Rantings...
In the shower as I was getting ready for the Partner Fair on Sunday morning, I started thinking about how fortunate/blessed I was feeling that I was discovering all this stuff about myself now, during the course of the Artist’s Way exercises and my BPS class, but how much cooler it would’ve been if I had started this self discovery at a younger age, perhaps even before college. Wouldn’t it be cool if there was some sort of a program for teens that guided them through all the angst we tend to go through as we’re struggling to define ourselves? [I think the idea was also partially influenced by reading Kerri Smith’s “Letting Yourself Soar” lecture.] We have all these courses in high school that teach about Math, History, Science, etc. but nothing really that helps us with the considerable work of defining or getting to know ourselves. At least when I was in school there wasn’t, if they DO teach this kind of thing nowadays, somebody let me know.

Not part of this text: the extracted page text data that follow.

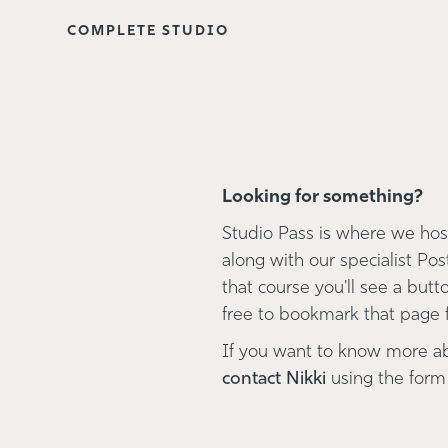
COMPLETE STUDIO
Looking for something?
Studio Pass is where we host
along with our specialist Pos
that course you'll see a button
free to bookmark that page fo
If you want to know more a
contact Nikki
using the form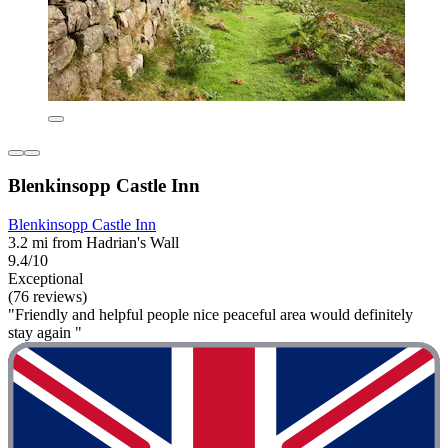
Blenkinsopp Castle Inn
Blenkinsopp Castle Inn
3.2 mi from Hadrian's Wall
9.4/10
Exceptional
(76 reviews)
"Friendly and helpful people nice peaceful area would definitely
stay again "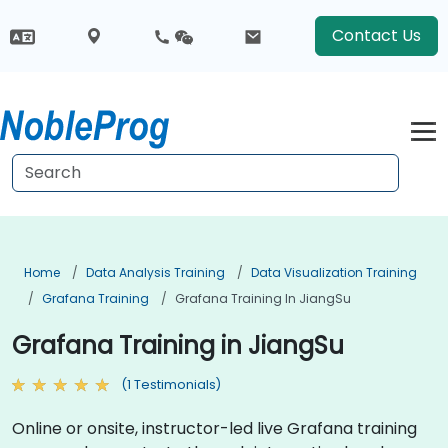
Contact Us
Home
Data Analysis Training
Data Visualization Training
Grafana Training
Grafana Training In JiangSu
Grafana Training in JiangSu
(1 Testimonials)
Online or onsite, instructor-led live Grafana training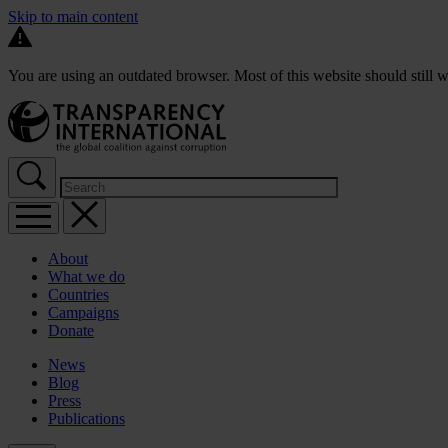
Skip to main content
You are using an outdated browser. Most of this website should still w
About
What we do
Countries
Campaigns
Donate
News
Blog
Press
Publications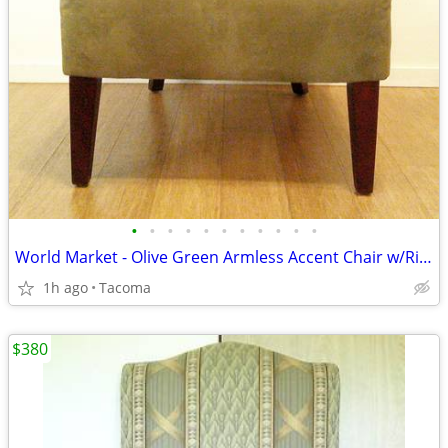
•
•
•
•
•
•
•
•
•
•
•
World Market - Olive Green Armless Accent Chair w/Rivets - Delivered
1h ago
Tacoma
$380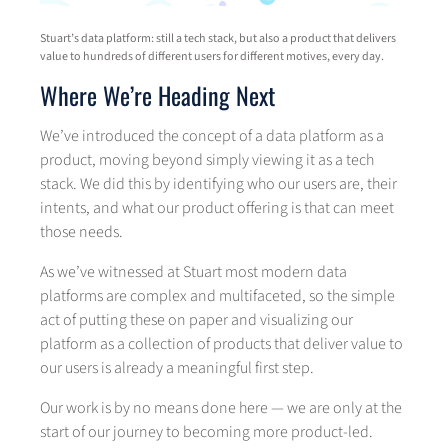
Stuart’s data platform: still a tech stack, but also a product that delivers
value to hundreds of different users for different motives, every day.
Where We’re Heading Next
We’ve introduced the concept of a data platform as a
product, moving beyond simply viewing it as a tech
stack. We did this by identifying who our users are, their
intents, and what our product offering is that can meet
those needs.
As we’ve witnessed at Stuart most modern data
platforms are complex and multifaceted, so the simple
act of putting these on paper and visualizing our
platform as a collection of products that deliver value to
our users is already a meaningful first step.
Our work is by no means done here — we are only at the
start of our journey to becoming more product-led.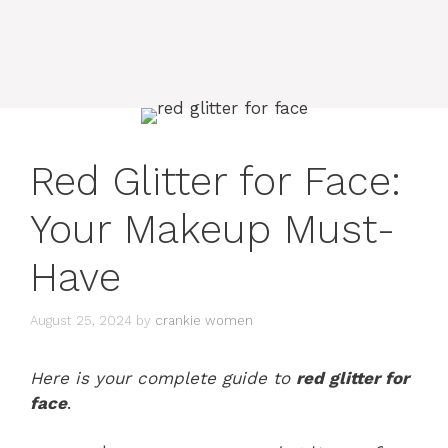
Red Glitter for Face:
Your Makeup Must-
Have
August 25, 2024
by
crankie women
Here is your complete guide to
red glitter for
face
.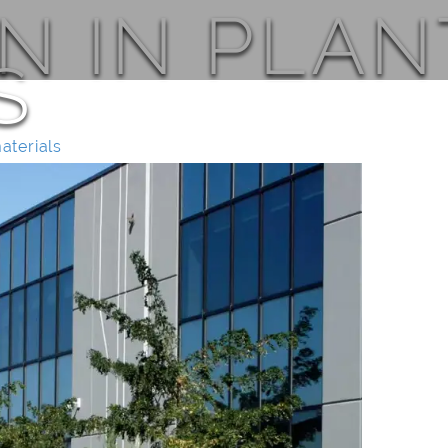
N IN PLAN
S
materials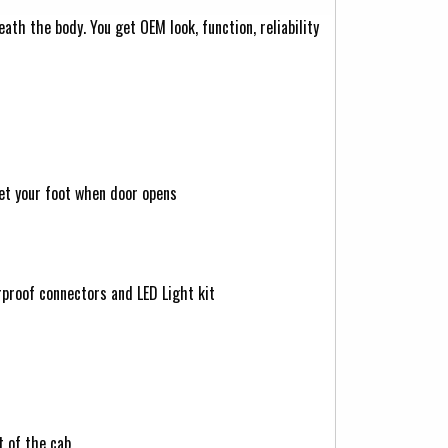
th the body. You get OEM look, function, reliability
et your foot when door opens
rproof connectors and LED Light kit
t of the cab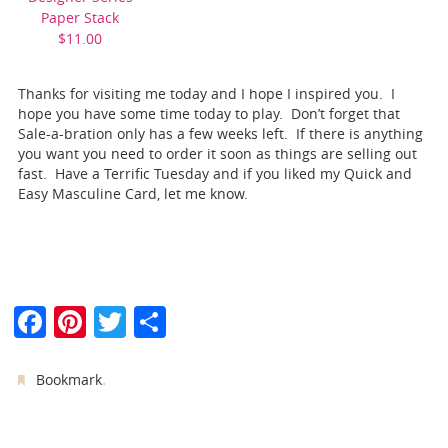
Paper Stack
$11.00
Thanks for visiting me today and I hope I inspired you. I
hope you have some time today to play. Don’t forget that
Sale-a-bration only has a few weeks left. If there is anything
you want you need to order it soon as things are selling out
fast. Have a Terrific Tuesday and if you liked my Quick and
Easy Masculine Card, let me know.
F
Pi
T
S
a
nt
w
h
c
er
itt
ar
.
Bookmark
e
e
er
e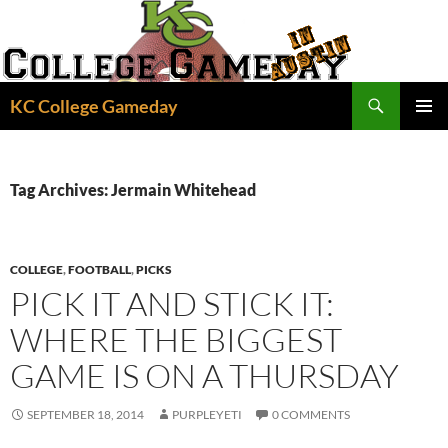
Skip
to
content
Search
KC College Gameday
PRIMAR
MENU
Tag Archives: Jermain Whitehead
COLLEGE
,
FOOTBALL
,
PICKS
PICK IT AND STICK IT:
WHERE THE BIGGEST
GAME IS ON A THURSDAY
SEPTEMBER 18, 2014
PURPLEYETI
0 COMMENTS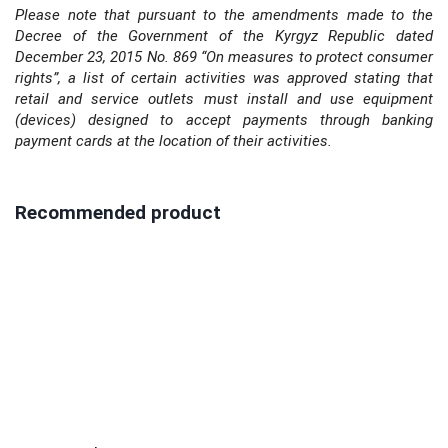
Please note that pursuant to the amendments made to the
Decree of the Government of the Kyrgyz Republic dated
December 23, 2015 No. 869 “On measures to protect consumer
rights”, a list of certain activities was approved stating that
retail and service outlets must install and use equipment
(devices) designed to accept payments through banking
payment cards at the location of their activities.
Recommended product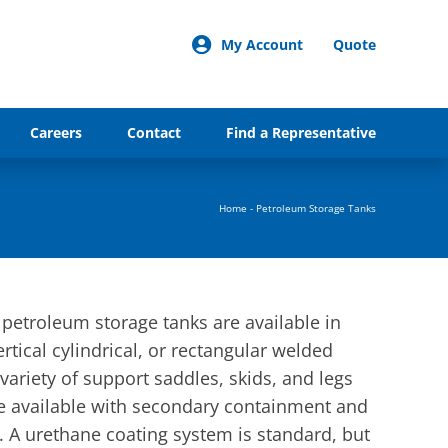
My Account
Quote
Careers
Contact
Find a Representative
Home
-
Petroleum Storage Tanks
troleum storage tanks are available in
ertical cylindrical, or rectangular welded
variety of support saddles, skids, and legs
are available with secondary containment and
 A urethane coating system is standard, but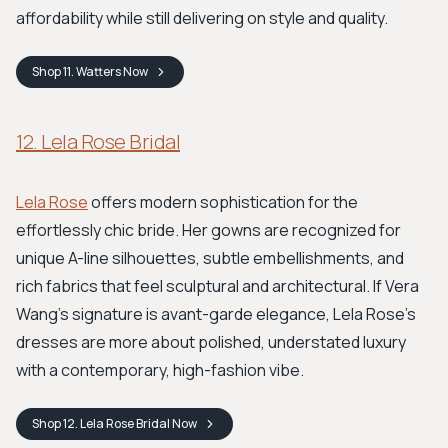
affordability while still delivering on style and quality.
Shop
11. Watters
Now
12. Lela Rose Bridal
Lela Rose
offers modern sophistication for the
effortlessly chic bride. Her gowns are recognized for
unique A-line silhouettes, subtle embellishments, and
rich fabrics that feel sculptural and architectural. If Vera
Wang’s signature is avant-garde elegance, Lela Rose’s
dresses are more about polished, understated luxury
with a contemporary, high-fashion vibe.
Shop
12. Lela Rose Bridal
Now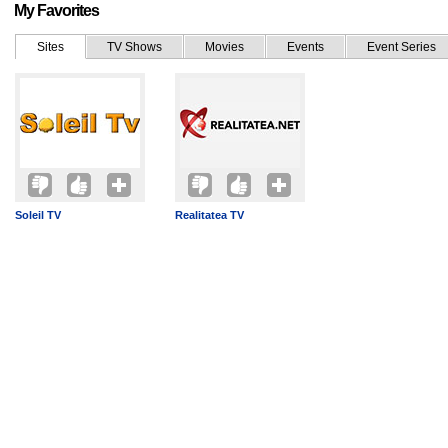
My Favorites
Sites
TV Shows
Movies
Events
Event Series
Soleil TV
Realitatea TV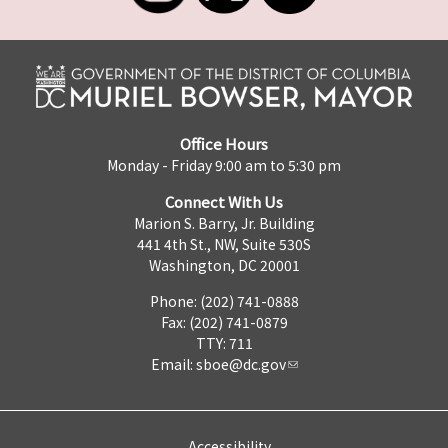
Office Hours
Monday - Friday 9:00 am to 5:30 pm
Connect With Us
Marion S. Barry, Jr. Building
441 4th St., NW, Suite 530S
Washington, DC 20001
Phone: (202) 741-0888
Fax: (202) 741-0879
TTY: 711
Email:
sboe@dc.gov
Accessibility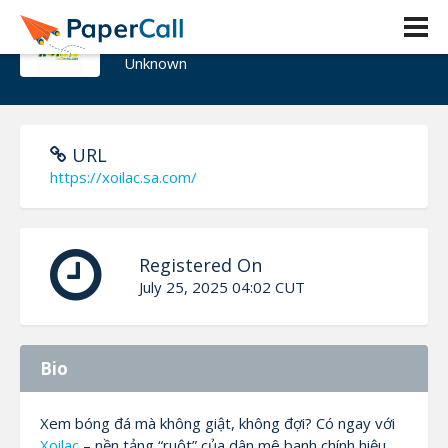
Xoilac Sacom
Unknown
URL
https://xoilac.sa.com/
Registered On
July 25, 2025 04:02 CUT
Bio
Xem bóng đá mà không giật, không đợi? Có ngay với
Xoilac
– nền tảng “ruột” của dân mê banh chính hiệu.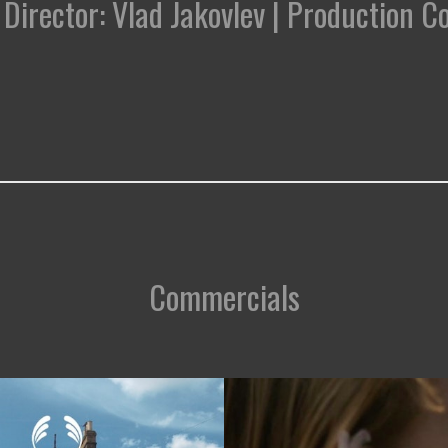
 | Director: Vlad Jakovlev | Production 
Commercials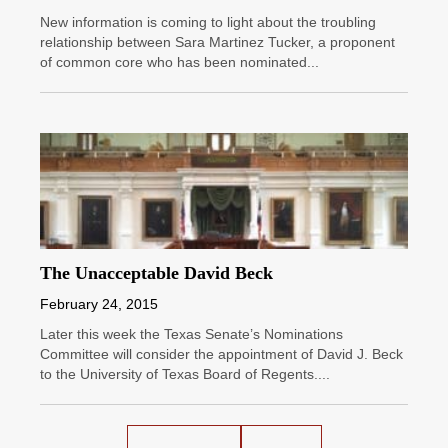
New information is coming to light about the troubling
relationship between Sara Martinez Tucker, a proponent
of common core who has been nominated...
The Unacceptable David Beck
February 24, 2015
Later this week the Texas Senate’s Nominations
Committee will consider the appointment of David J. Beck
to the University of Texas Board of Regents....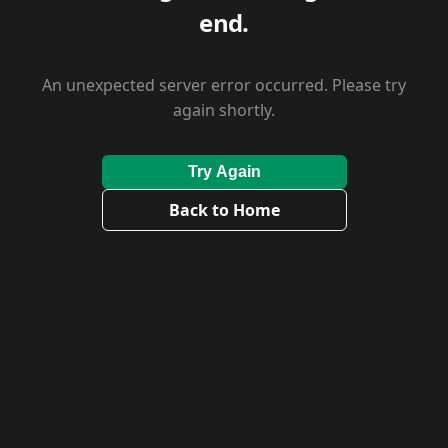
end.
An unexpected server error occurred. Please try
again shortly.
Try Again
Back to Home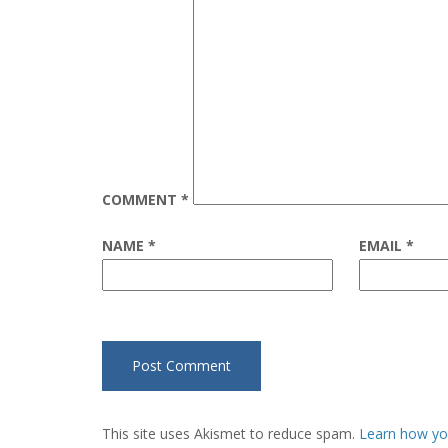
COMMENT
*
NAME
*
EMAIL
*
This site uses Akismet to reduce spam.
Learn how yo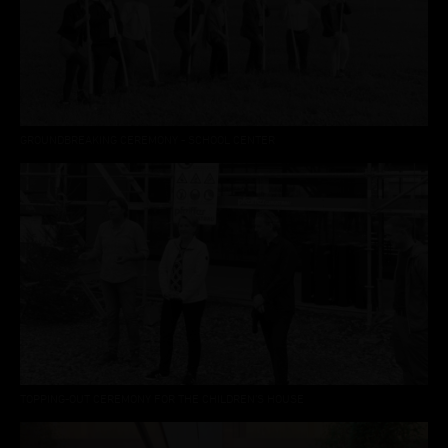
GROUNDBREAKING CEREMONY - SCHOOL CENTER
TOPPING-OUT CEREMONY FOR THE CHILDREN’S HOUSE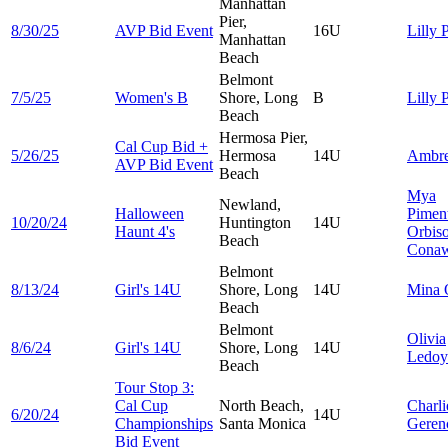
Manhattan
Pier,
8/30/25
AVP Bid Event
16U
Lilly
P
Manhattan
Beach
Belmont
7/5/25
Women's B
Shore, Long
B
Lilly
P
Beach
Hermosa Pier,
Cal Cup Bid +
5/26/25
Hermosa
14U
Ambr
AVP Bid Event
Beach
Mya
Newland,
Halloween
Pimen
10/20/24
Huntington
14U
Haunt 4's
Orbis
Beach
Cona
Belmont
8/13/24
Girl's 14U
Shore, Long
14U
Mina
Beach
Belmont
Olivia
8/6/24
Girl's 14U
Shore, Long
14U
Ledoy
Beach
Tour Stop 3:
Cal Cup
North Beach,
Charli
6/20/24
14U
Championships
Santa Monica
Geren
Bid Event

I started thinking about how maybe people are unhappy because they don’t know themselves well enough to know what will make them happy. The kind of stuff we learn in school doesn’t prepare us for dealing with the real world and all the emotional/psychological turmoil that goes into trying to figure out who you are and what kind of life you want to live. John Taylor Gatto wrote a book a while back, called The Underground History of American Education: An Intimate Investigation into the Problem of Modern Schooling where they talked about how today’s school system had originally been set up by the government and big business to mass produce workers with enough basic knowledge to work in their factories (a good summary can be found at http://www.thememoryhole.org/edu/school-mission.htm). These schools weren’t set up to give people the tools to figure out how to define themselves as human beings, how to figure out what would bring the most happiness/fulfillment into their lives, to determine what their rules/values were and how to stick by those rules/values once defined. But that’s the true stuff that we need to be prepared to deal with as we move into adulthood. For many of us, coming out of school, we aren’t armed with the tools or the wherewithal to answer these questions for ourselves. Instead, all we have are images of what the media tells us the answers are – buy this car and everyone will think you’re successful, wear this label and you’ll be cool, be this pant/dress size and everyone will admire you and you’ll be happy.
Instead of taking a good hard look at ourselves and determining our own value systems, we pick whoever seems to look happy and try to pattern ourselves after them. The problem is that we’re DIFFERENT. Every single person is different from everyone else. Instead of taking the time to figure out ourselves for ourselves, we let other people and other external forces like the media, influence or tell us what we should be. Then we let ourselves be judged by other people because we haven’t defined ourselves using our own definitions, so we don’t know if we are being ourselves correctly!
We have to flounder around picking out a major on the basis of who knows what, getting the grades, getting a “good job,” getting a stable career, meeting the perfect partner, spawning the perfect kids. But how do we know that this will make us happy? Humans are all so different from one another…how can there be one commonly conceived path to happiness/fulfillment? Why does everyone buy into that same dream?
Wouldn’t it have been cool if we had had classes to help out with things like defining our own commandments, assessing our own self images and determining for ourselves what is/is not attractive about our own bodies, listing out our values and beliefs and the reasoning behind those things so that when the time comes to defend or stand up for those things we know why we’re doing it to the deepest core of our beings. It would’ve been cool if we had been encouraged to explore our individuality as opposed to having been forced to conform to a common mold. Why do we all have to excel at Math AND Science AND Reading AND History AND whatever else to be considered good students? Why can’t we define our own subjects, determine our own curriculums based on our interests? Why can’t we pick our own teachers for that matter? People whom we admire and respect without having to be told we should. Sort of like the apprentice/master craftsman relationships of the Middle Ages, but more collaborative and less cheap, slave-labor-ish.
What would the world be like if we celebrated our differences instead of fighting over them and trying to get everyone to see things the way we see them? What is it about us that makes us want to convince everyone that we’re right? How can there be ONE single truth when we come from so many different perspectives and backgrounds and economic situations?
Why aren’t we encouraging/making mandatory the regular practice of self-reflection and contemplation? And giving ourselves the tools not just to question, but to FIND the answers we come up with?
It seems like such an enormous undertaking, but it’s necessary and worthwhile. All the cliché’s about journeys beginning with a single step, the Daffodil Principle, etc. are totally true. You can’t get anywhere new by just standing in the same place. You’ve got to take the first step and then have the courage to take the 1000 incremental next steps afterward, one step at a time. We've got nothing to lose except our fear/self-doubt and our true selves to gain.